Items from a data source
'''

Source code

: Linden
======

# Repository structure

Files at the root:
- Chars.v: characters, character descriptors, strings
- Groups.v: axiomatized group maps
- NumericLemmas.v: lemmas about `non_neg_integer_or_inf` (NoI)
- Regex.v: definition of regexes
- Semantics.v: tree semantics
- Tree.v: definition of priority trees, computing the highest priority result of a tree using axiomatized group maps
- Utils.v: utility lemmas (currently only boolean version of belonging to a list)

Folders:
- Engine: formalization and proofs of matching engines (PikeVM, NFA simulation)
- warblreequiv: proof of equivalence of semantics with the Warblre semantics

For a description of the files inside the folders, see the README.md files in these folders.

'''

### To do
Could you please reproduce each record exactly, leaving nothing out?

### Solution to this exercise
Source code

: Linden
======

# Repository structure

Files at the root:
- Chars.v: characters, character descriptors, strings
- Groups.v: axiomatized group maps
- NumericLemmas.v: lemmas about `non_neg_integer_or_inf` (NoI)
- Regex.v: definition of regexes
- Semantics.v: tree semantics
- Tree.v: definition of priority trees, computing the highest priority result of a tree using axiomatized group maps
- Utils.v: utility lemmas (currently only boolean version of belonging to a list)

Folders:
- Engine: formalization and proofs of matching engines (PikeVM, NFA simulation)
- warblreequiv: proof of equivalence of semantics with the Warblre semantics

For a description of the files inside the folders, see the README.md files in these folders.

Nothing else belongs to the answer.